* What the task requires *
Across the entries below, how many lines include "onbekend"? Give the number and nothing else.
___ Extracted records
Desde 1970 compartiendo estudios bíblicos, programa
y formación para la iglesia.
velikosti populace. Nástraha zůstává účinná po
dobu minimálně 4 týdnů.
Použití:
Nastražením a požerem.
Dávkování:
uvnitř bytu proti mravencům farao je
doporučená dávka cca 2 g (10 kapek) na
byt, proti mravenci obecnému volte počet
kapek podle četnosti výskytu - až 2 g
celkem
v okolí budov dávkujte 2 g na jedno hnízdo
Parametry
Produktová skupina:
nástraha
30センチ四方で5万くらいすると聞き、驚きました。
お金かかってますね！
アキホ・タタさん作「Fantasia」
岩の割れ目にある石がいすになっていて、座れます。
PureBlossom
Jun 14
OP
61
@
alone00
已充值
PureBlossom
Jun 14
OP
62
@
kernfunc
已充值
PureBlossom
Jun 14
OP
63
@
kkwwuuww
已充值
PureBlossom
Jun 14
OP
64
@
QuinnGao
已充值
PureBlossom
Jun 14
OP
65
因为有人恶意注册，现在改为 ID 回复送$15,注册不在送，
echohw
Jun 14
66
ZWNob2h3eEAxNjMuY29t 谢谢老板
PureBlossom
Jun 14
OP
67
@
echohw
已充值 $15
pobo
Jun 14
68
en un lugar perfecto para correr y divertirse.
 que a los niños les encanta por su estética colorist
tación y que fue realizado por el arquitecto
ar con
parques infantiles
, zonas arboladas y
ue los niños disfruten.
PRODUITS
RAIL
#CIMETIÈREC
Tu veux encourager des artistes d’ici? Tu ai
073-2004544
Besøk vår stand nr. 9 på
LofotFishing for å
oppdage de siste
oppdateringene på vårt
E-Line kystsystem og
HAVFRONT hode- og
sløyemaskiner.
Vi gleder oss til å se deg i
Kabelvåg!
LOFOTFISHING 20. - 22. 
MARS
______
___ Extracted records
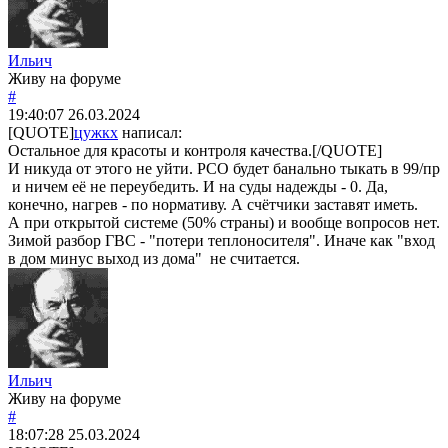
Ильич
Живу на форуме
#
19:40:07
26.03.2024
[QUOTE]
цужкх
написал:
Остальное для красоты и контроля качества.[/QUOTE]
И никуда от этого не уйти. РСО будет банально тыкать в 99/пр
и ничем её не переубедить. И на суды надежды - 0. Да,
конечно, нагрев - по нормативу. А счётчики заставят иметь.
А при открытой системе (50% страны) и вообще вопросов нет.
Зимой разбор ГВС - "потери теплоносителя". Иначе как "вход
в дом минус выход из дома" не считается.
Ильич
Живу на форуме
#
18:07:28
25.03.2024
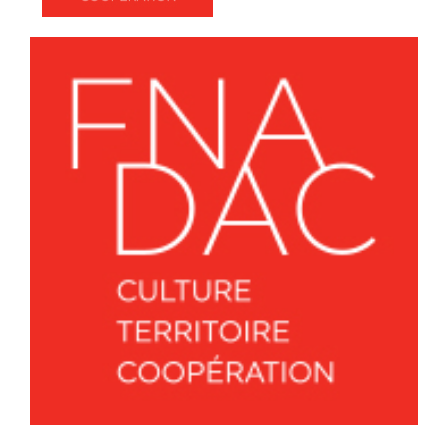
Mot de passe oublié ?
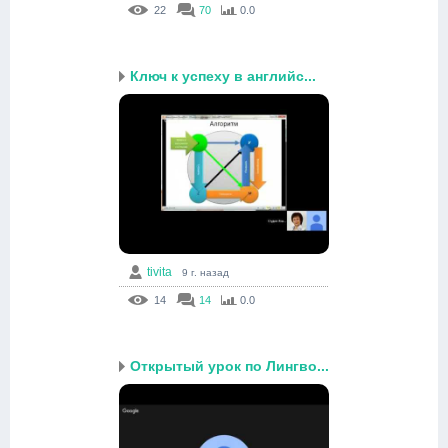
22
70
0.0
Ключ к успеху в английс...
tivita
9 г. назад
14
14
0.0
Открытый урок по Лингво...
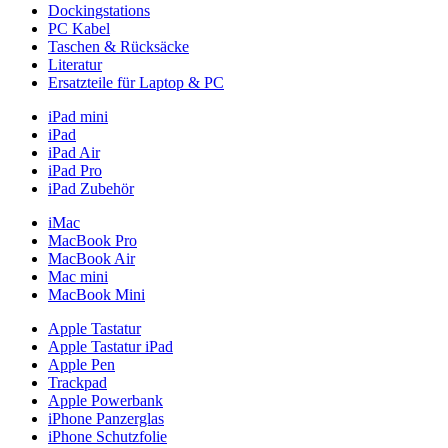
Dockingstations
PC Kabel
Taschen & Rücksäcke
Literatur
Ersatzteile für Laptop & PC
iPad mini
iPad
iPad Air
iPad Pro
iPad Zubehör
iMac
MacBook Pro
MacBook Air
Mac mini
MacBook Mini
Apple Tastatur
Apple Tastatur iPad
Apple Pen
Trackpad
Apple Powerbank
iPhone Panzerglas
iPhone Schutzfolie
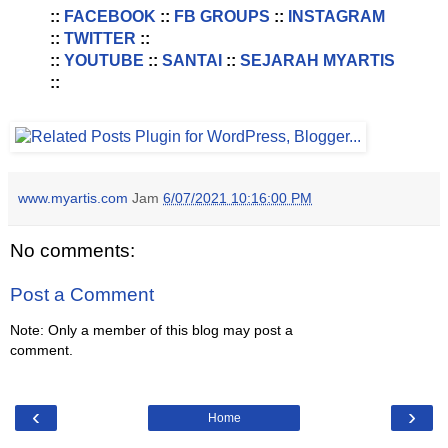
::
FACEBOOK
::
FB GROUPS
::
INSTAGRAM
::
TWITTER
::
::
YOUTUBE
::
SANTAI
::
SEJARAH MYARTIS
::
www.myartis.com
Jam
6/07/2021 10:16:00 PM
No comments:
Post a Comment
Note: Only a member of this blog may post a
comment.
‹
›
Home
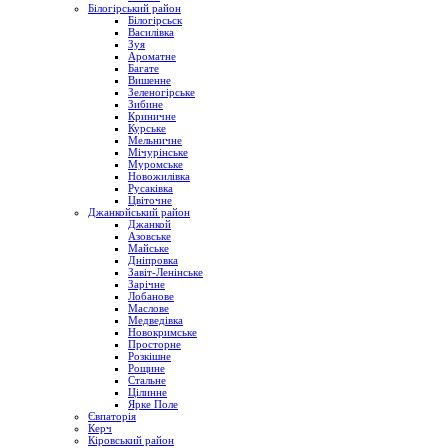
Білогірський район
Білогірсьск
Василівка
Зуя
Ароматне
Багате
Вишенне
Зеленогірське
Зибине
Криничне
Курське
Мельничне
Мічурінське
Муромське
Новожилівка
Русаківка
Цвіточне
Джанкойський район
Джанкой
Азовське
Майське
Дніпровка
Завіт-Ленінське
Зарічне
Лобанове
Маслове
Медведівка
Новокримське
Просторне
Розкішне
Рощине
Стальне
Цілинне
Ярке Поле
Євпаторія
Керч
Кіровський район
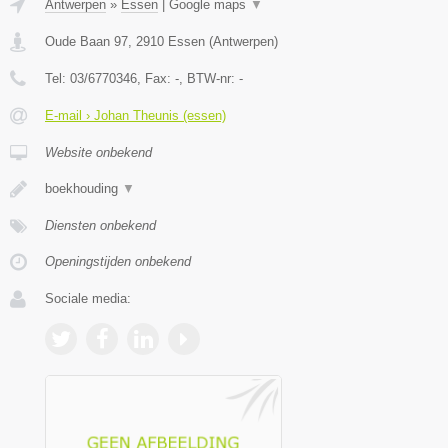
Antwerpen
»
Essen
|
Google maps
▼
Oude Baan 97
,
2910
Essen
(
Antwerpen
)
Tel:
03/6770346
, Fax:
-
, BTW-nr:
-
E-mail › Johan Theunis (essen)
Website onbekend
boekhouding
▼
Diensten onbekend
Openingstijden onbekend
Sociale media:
______
* Answer area *
3